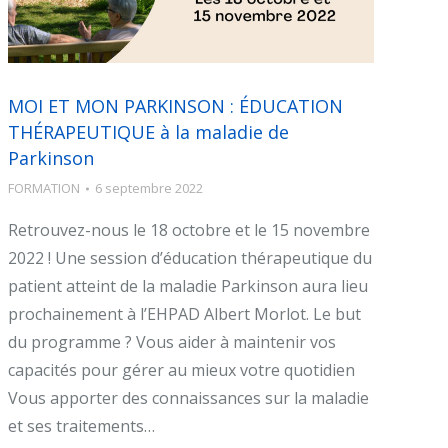
MOI ET MON PARKINSON : ÉDUCATION
THÉRAPEUTIQUE à la maladie de
Parkinson
FORMATION
6 septembre 2022
Retrouvez-nous le 18 octobre et le 15 novembre
2022 ! Une session d’éducation thérapeutique du
patient atteint de la maladie Parkinson aura lieu
prochainement à l’EHPAD Albert Morlot. Le but
du programme ? Vous aider à maintenir vos
capacités pour gérer au mieux votre quotidien
Vous apporter des connaissances sur la maladie
et ses traitements…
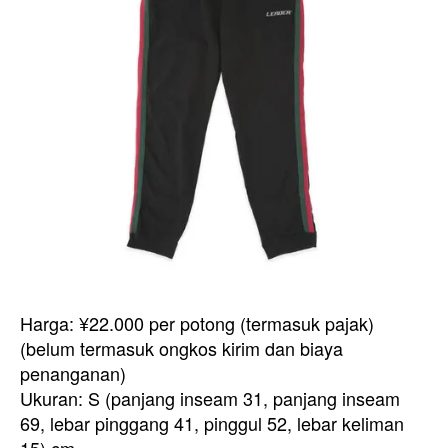
Harga: ¥22.000 per potong (termasuk pajak)
(belum termasuk ongkos kirim dan biaya
penanganan)
Ukuran: S (panjang inseam 31, panjang inseam
69, lebar pinggang 41, pinggul 52, lebar keliman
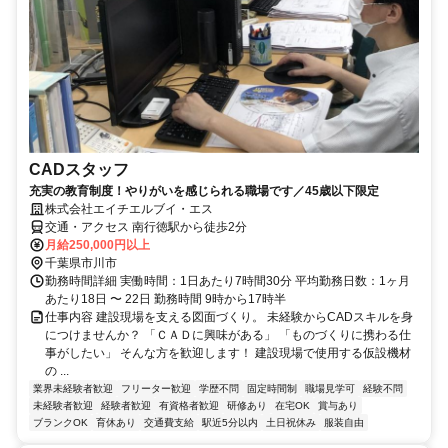
CADスタッフ
充実の教育制度！やりがいを感じられる職場です／45歳以下限定
株式会社エイチエルブイ・エス
交通・アクセス 南行徳駅から徒歩2分
月給250,000円以上
千葉県市川市
勤務時間詳細 実働時間：1日あたり7時間30分 平均勤務日数：1ヶ月
あたり18日 〜 22日 勤務時間 9時から17時半
仕事内容 建設現場を支える図面づくり。 未経験からCADスキルを身
につけませんか？ 「ＣＡＤに興味がある」 「ものづくりに携わる仕
事がしたい」 そんな方を歓迎します！ 建設現場で使用する仮設機材
の ...
業界未経験者歓迎
フリーター歓迎
学歴不問
固定時間制
職場見学可
経験不問
未経験者歓迎
経験者歓迎
有資格者歓迎
研修あり
在宅OK
賞与あり
ブランクOK
育休あり
交通費支給
駅近5分以内
土日祝休み
服装自由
= = = = = = =
**ACTIVITY**
Pictures aside, return exactly the lines from the data above, starting at the line that has "THÉRAPEUTIQUE à la maladie de" and ending at the line that has "株式会社エイチエルブイ・エス", both included.

**WRITTEN ANSWER**
THÉRAPEUTIQUE à la maladie de
Parkinson
FORMATION
6 septembre 2022
Retrouvez-nous le 18 octobre et le 15 novembre
2022 ! Une session d’éducation thérapeutique du
patient atteint de la maladie Parkinson aura lieu
prochainement à l’EHPAD Albert Morlot. Le but
du programme ? Vous aider à maintenir vos
capacités pour gérer au mieux votre quotidien
Vous apporter des connaissances sur la maladie
et ses traitements…
Harga: ¥22.000 per potong (termasuk pajak)
(belum termasuk ongkos kirim dan biaya
penanganan)
Ukuran: S (panjang inseam 31, panjang inseam
69, lebar pinggang 41, pinggul 52, lebar keliman
CADスタッフ
充実の教育制度！やりがいを感じられる職場です／45歳以下限定
株式会社エイチエルブイ・エス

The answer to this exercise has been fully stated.